For cutting hard corals, it is pretty straight forward. You can use a shredder or saw to cut off the part that will go into the frag tank. I recommend cutting at the end of Y shape for a cleaner cut.
For soft corals, you will need more finesse as they are soft. Usually, scissors will work best. The tricky part is knowing where to cut as the correct spot differs greatly between species. I recommend you check out the details of the specific breed of coral online before doing the cutting.
Advantages Of A Frag Tank
However, on the positive side, if you were to set up two separate systems, and say one of them crashes on you, then at least you would not have lost everything. That said, this is extremely important to those who deal in high end corals. Another positive side to setting up two different coral frag tanks, is that it will help when it comes to testing out corals in different high lighting, and lower lighting to see which way the coral would benefit from better.

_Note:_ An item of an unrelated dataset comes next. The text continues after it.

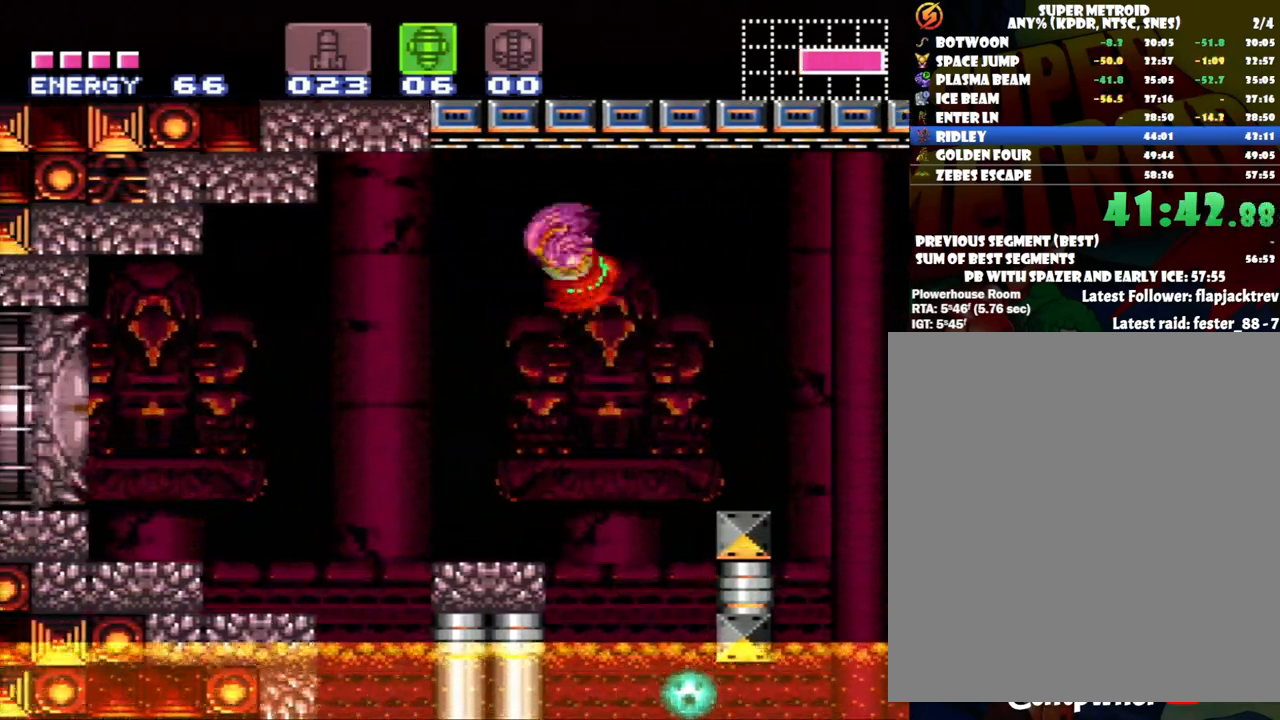
{"buttons": ["DPAD_LEFT"], "events": [[33, "B", "up"]]}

When it comes to setting up a frag tank, the many different choices out there to select from can easily be confusing to decide upon. However, we hope that some of our tips, and suggestions within this article here today can better help the consumer to now make a better purchasing informed decision for their own requirements. Finally, while these tips can help, we further suggest that the consumer spend a moment talking to professionals, who can further provide them with certain additional equipment they might need for their own set up to be completed properly for them with ease.